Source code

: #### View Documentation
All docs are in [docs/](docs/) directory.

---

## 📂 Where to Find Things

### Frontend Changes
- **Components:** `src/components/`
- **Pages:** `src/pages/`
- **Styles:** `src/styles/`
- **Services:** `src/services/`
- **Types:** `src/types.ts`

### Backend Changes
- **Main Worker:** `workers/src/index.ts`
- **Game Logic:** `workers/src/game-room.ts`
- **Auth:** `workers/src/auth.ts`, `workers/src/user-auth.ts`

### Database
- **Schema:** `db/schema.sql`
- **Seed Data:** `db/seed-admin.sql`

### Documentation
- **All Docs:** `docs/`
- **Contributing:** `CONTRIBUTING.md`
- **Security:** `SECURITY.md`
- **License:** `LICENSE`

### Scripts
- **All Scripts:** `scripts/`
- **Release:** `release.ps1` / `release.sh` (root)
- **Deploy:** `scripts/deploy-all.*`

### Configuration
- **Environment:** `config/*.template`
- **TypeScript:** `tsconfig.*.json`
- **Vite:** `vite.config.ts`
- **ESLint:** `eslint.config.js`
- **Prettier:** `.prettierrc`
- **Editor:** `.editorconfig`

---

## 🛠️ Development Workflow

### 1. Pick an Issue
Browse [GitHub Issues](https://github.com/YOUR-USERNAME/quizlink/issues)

# ASSIGNMENT
Without altering anything, print all of the data again.

# WRITTEN RESPONSE
Source code

: #### View Documentation
All docs are in [docs/](docs/) directory.

---

## 📂 Where to Find Things

### Frontend Changes
- **Components:** `src/components/`
- **Pages:** `src/pages/`
- **Styles:** `src/styles/`
- **Services:** `src/services/`
- **Types:** `src/types.ts`

### Backend Changes
- **Main Worker:** `workers/src/index.ts`
- **Game Logic:** `workers/src/game-room.ts`
- **Auth:** `workers/src/auth.ts`, `workers/src/user-auth.ts`

### Database
- **Schema:** `db/schema.sql`
- **Seed Data:** `db/seed-admin.sql`

### Documentation
- **All Docs:** `docs/`
- **Contributing:** `CONTRIBUTING.md`
- **Security:** `SECURITY.md`
- **License:** `LICENSE`

### Scripts
- **All Scripts:** `scripts/`
- **Release:** `release.ps1` / `release.sh` (root)
- **Deploy:** `scripts/deploy-all.*`

### Configuration
- **Environment:** `config/*.template`
- **TypeScript:** `tsconfig.*.json`
- **Vite:** `vite.config.ts`
- **ESLint:** `eslint.config.js`
- **Prettier:** `.prettierrc`
- **Editor:** `.editorconfig`

---

## 🛠️ Development Workflow

### 1. Pick an Issue
Browse [GitHub Issues](https://github.com/YOUR-USERNAME/quizlink/issues)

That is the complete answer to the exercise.